--- Records provided Enclosed Below ---

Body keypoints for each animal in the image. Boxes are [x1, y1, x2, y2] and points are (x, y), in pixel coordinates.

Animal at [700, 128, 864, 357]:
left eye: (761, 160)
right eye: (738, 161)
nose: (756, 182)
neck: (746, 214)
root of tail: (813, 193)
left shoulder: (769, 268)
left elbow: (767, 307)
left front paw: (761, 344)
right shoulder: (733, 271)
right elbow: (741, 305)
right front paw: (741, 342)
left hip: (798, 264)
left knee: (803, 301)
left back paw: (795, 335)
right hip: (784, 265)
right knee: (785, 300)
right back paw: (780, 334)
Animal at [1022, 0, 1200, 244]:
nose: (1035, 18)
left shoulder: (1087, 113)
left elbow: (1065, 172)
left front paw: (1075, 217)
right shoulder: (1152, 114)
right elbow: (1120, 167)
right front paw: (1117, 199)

--- End of Enclosed Records provided ---
--- Records provided Enclosed Below ---

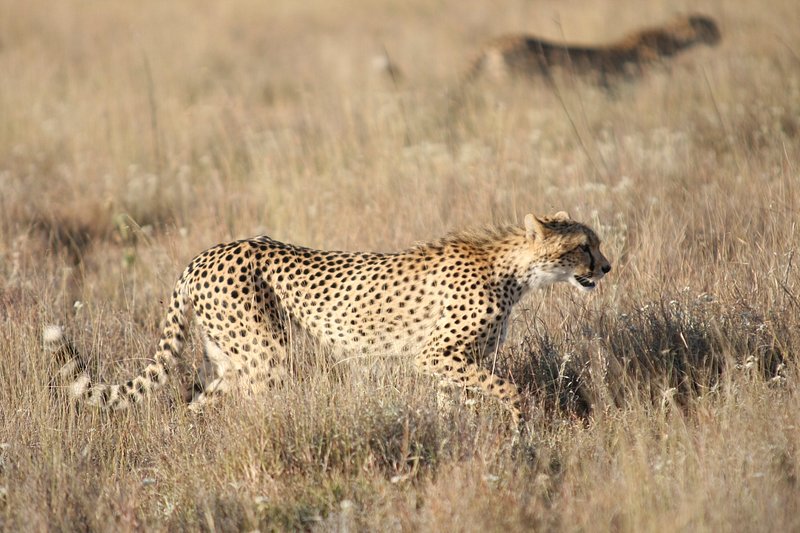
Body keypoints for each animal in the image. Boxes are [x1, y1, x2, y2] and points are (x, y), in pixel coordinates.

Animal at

--- End of Enclosed Records provided ---
--- Records provided Enclosed Below ---

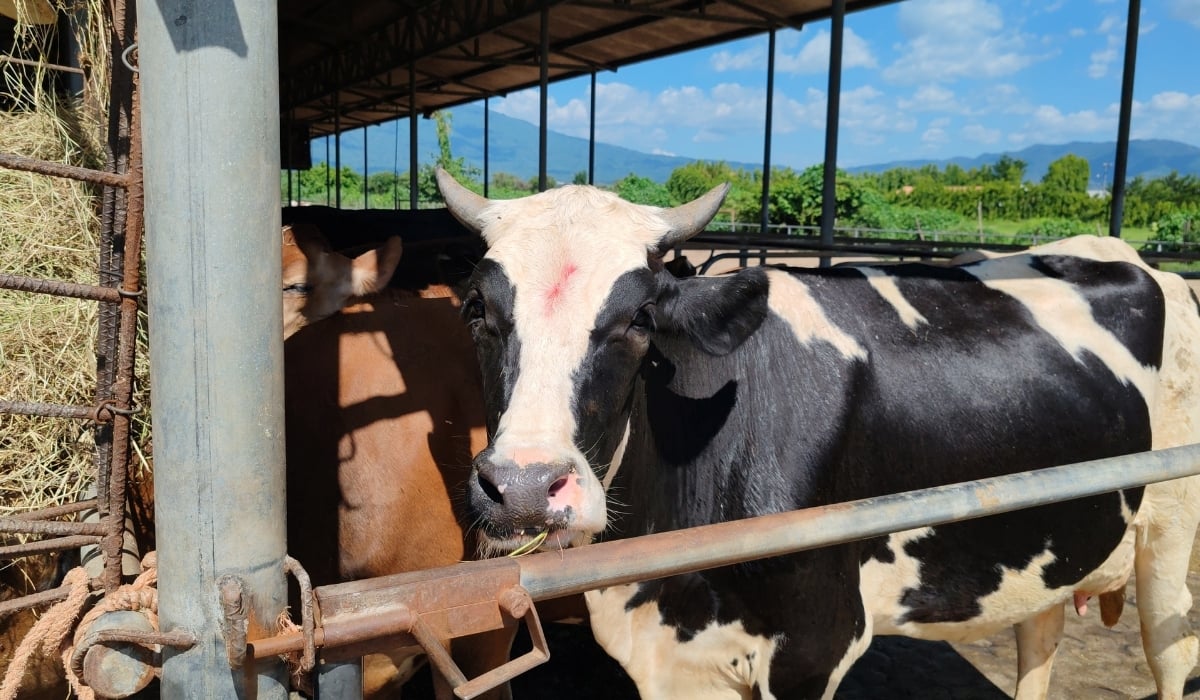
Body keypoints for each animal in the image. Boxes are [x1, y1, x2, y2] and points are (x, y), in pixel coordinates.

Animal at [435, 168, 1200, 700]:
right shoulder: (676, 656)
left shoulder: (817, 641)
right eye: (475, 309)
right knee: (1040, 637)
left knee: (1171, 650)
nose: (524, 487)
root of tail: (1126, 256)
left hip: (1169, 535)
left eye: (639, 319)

--- End of Enclosed Records provided ---

What needs to be done: When you reach the line holding "left eye: (761, 160)" in the records above, begin reproducing exactly, stop after the line holding "right front paw: (1117, 199)", and output nothing else.

Task output:
left eye: (761, 160)
right eye: (738, 161)
nose: (756, 182)
neck: (746, 214)
root of tail: (813, 193)
left shoulder: (769, 268)
left elbow: (767, 307)
left front paw: (761, 344)
right shoulder: (733, 271)
right elbow: (741, 305)
right front paw: (741, 342)
left hip: (798, 264)
left knee: (803, 301)
left back paw: (795, 335)
right hip: (784, 265)
right knee: (785, 300)
right back paw: (780, 334)
Animal at [1022, 0, 1200, 244]:
nose: (1035, 18)
left shoulder: (1087, 113)
left elbow: (1065, 172)
left front paw: (1075, 217)
right shoulder: (1152, 114)
right elbow: (1120, 167)
right front paw: (1117, 199)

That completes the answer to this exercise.